## EXERCISE INSTRUCTIONS:
Show every line of the data that contains the string "linearly".

(Stored data)
☆ ☆ ☆ ☆ ☆ ☆ ☆
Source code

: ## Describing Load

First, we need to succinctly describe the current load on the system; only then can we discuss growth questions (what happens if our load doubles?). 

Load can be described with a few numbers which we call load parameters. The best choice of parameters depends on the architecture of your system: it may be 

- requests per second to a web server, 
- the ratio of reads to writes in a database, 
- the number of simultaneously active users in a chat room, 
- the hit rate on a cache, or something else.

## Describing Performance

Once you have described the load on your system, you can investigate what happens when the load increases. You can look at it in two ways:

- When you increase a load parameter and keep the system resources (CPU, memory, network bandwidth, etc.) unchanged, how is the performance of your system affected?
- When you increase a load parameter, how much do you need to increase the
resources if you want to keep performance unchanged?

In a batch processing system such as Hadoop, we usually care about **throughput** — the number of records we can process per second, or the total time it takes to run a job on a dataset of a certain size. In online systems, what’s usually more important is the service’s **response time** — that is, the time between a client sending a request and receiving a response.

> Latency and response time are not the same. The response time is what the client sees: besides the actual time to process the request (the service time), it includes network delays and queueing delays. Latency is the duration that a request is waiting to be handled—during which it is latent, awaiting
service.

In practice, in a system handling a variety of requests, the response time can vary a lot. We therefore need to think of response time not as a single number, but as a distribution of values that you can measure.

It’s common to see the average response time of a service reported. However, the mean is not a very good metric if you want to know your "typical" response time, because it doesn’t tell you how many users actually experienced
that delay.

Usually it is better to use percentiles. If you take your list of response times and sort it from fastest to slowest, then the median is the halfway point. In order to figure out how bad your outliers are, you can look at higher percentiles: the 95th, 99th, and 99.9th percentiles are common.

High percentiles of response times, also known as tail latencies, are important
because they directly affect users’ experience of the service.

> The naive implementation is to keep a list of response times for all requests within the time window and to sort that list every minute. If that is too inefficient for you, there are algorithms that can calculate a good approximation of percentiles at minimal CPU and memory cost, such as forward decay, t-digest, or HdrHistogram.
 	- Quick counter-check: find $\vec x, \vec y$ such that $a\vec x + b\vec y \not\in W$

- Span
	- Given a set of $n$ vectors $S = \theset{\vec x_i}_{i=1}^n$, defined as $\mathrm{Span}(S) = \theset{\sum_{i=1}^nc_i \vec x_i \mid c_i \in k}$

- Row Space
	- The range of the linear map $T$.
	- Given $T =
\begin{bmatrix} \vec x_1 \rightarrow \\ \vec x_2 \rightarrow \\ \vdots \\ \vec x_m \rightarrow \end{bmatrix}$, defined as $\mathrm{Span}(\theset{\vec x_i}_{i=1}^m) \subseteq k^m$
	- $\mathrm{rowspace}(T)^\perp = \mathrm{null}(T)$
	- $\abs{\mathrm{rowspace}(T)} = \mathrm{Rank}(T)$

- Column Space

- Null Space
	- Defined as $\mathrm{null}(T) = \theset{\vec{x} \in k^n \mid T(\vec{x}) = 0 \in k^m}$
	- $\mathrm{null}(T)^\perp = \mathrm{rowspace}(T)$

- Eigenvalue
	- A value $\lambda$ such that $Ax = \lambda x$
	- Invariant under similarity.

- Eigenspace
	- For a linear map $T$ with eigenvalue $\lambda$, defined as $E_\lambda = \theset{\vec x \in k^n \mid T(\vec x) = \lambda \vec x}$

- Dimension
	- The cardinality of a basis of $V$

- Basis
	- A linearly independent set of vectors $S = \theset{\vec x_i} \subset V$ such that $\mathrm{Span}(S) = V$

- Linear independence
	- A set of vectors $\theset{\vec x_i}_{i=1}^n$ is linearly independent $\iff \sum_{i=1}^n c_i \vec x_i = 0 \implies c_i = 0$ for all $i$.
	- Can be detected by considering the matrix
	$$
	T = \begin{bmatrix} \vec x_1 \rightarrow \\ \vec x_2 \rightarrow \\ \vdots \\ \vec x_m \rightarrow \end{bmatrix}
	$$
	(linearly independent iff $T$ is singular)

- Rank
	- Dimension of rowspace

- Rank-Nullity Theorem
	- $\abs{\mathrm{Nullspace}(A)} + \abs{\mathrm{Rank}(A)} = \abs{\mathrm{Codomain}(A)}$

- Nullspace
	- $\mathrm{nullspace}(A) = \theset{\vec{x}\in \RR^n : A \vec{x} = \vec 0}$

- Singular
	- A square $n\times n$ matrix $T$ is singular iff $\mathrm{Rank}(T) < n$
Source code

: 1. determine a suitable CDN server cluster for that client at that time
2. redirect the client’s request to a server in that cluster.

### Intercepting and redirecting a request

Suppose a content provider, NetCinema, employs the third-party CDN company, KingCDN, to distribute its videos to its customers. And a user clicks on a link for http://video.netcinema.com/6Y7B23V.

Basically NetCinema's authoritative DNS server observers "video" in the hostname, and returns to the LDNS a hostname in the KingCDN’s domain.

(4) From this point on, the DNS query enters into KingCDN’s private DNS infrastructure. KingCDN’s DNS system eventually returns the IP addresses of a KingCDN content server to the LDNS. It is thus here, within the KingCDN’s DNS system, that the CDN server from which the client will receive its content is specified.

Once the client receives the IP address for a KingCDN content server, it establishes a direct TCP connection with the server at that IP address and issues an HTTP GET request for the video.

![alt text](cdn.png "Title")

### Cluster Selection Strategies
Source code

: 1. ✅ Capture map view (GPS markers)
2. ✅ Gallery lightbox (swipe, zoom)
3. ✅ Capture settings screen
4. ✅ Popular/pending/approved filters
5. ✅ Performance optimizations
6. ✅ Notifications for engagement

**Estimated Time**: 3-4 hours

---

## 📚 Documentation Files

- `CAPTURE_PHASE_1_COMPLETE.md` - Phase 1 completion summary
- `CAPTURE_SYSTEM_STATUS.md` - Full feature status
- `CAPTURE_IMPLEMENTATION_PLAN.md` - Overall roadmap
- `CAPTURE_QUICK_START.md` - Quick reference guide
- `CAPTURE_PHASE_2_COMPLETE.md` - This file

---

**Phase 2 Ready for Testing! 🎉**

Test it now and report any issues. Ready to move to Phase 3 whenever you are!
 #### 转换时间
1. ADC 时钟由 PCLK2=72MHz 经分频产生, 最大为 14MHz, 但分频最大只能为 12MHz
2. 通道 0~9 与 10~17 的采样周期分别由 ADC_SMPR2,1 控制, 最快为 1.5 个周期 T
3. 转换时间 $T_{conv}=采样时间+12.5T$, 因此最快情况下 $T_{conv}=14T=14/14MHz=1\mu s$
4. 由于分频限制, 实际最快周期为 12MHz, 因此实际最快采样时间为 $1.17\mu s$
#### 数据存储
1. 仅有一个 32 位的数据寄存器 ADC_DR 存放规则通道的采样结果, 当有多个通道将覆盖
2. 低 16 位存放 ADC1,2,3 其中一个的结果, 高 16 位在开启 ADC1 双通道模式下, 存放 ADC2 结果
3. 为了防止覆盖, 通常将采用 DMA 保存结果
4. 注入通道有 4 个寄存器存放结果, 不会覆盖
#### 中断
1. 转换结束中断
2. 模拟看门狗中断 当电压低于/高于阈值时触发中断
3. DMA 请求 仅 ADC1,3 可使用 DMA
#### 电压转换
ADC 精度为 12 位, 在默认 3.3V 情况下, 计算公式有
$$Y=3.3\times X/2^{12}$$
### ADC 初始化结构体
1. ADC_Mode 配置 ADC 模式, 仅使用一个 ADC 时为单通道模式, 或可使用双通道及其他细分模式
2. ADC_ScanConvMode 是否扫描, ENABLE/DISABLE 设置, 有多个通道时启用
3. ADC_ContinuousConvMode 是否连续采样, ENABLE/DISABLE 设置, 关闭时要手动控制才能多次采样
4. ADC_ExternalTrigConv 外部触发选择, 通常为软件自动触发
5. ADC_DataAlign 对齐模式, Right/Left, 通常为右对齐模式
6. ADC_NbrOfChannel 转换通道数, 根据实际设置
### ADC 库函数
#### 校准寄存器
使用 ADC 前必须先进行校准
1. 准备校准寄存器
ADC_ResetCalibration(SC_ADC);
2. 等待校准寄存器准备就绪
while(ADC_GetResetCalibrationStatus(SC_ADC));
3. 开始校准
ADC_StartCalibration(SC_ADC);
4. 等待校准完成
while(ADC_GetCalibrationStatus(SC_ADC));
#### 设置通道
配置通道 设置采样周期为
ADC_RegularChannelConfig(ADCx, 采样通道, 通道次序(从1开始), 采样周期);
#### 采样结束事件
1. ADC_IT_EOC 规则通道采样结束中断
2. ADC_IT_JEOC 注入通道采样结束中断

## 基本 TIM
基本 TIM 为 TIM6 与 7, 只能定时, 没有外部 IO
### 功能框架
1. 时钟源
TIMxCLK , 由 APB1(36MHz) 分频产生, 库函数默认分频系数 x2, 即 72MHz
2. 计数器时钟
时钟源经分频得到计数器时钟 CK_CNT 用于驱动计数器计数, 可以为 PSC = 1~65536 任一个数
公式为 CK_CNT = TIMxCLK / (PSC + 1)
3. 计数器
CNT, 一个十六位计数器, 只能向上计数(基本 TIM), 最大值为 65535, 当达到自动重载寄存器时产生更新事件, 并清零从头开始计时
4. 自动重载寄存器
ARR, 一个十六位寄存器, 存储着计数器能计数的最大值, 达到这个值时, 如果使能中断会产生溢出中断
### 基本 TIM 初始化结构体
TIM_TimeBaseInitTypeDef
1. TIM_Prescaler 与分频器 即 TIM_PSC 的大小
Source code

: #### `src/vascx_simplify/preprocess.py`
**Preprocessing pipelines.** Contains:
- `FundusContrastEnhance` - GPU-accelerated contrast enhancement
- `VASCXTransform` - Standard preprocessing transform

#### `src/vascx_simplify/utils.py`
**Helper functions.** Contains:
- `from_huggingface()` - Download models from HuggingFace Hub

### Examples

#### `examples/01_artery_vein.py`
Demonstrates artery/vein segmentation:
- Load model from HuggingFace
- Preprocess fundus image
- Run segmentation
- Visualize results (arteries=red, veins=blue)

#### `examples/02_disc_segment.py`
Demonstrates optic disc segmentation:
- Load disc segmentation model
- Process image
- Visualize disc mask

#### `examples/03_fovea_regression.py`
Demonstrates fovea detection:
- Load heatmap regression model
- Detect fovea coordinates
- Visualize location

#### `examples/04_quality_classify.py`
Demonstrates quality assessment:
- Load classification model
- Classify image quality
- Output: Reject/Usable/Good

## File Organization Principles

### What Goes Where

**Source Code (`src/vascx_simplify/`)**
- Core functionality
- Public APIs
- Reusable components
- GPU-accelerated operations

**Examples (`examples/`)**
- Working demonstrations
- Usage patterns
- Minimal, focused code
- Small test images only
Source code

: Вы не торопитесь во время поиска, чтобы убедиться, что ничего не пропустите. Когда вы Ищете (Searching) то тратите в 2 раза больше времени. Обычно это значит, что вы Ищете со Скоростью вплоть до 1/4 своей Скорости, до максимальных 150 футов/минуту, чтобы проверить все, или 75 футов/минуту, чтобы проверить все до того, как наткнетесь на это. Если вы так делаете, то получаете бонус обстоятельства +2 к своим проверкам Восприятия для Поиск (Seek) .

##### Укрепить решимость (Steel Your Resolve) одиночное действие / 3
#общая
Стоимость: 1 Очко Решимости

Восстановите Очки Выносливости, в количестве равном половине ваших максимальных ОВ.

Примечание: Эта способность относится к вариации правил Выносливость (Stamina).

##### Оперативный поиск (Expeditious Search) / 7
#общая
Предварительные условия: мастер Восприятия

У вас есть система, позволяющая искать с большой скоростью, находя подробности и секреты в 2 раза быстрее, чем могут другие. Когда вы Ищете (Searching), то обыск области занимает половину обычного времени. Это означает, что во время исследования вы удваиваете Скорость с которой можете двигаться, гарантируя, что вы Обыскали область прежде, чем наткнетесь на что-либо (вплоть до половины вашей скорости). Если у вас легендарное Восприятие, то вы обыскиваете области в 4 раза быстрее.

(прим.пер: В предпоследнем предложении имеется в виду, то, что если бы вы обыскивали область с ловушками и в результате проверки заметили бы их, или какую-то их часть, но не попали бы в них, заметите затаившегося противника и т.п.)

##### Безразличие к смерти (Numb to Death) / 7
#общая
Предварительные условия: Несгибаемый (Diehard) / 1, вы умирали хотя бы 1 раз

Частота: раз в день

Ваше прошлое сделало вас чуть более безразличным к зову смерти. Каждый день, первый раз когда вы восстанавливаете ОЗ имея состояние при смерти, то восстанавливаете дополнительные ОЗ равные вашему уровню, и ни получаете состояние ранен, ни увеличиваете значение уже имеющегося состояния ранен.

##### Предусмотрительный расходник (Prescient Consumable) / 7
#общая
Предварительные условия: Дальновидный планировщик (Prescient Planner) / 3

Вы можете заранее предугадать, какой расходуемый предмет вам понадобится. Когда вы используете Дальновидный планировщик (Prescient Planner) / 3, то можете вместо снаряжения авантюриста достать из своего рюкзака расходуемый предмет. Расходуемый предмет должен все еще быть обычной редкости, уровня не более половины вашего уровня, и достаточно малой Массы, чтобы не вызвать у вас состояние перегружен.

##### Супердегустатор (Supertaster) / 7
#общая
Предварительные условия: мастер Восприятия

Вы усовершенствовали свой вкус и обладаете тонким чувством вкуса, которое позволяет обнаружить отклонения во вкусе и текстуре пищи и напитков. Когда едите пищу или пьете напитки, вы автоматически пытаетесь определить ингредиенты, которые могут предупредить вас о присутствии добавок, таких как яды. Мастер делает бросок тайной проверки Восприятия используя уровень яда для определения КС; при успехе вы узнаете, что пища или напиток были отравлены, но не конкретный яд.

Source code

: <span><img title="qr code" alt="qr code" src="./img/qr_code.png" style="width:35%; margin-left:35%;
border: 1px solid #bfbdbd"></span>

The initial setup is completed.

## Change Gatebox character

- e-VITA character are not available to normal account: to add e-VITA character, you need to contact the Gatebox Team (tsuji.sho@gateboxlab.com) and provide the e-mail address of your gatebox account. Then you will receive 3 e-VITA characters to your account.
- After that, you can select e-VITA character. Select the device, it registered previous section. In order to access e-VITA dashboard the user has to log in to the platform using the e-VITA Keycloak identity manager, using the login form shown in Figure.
☆ ☆ ☆ ☆ ☆ ☆ ☆
## SOLUTION:
	- A linearly independent set of vectors $S = \theset{\vec x_i} \subset V$ such that $\mathrm{Span}(S) = V$
	- A set of vectors $\theset{\vec x_i}_{i=1}^n$ is linearly independent $\iff \sum_{i=1}^n c_i \vec x_i = 0 \implies c_i = 0$ for all $i$.
	(linearly independent iff $T$ is singular)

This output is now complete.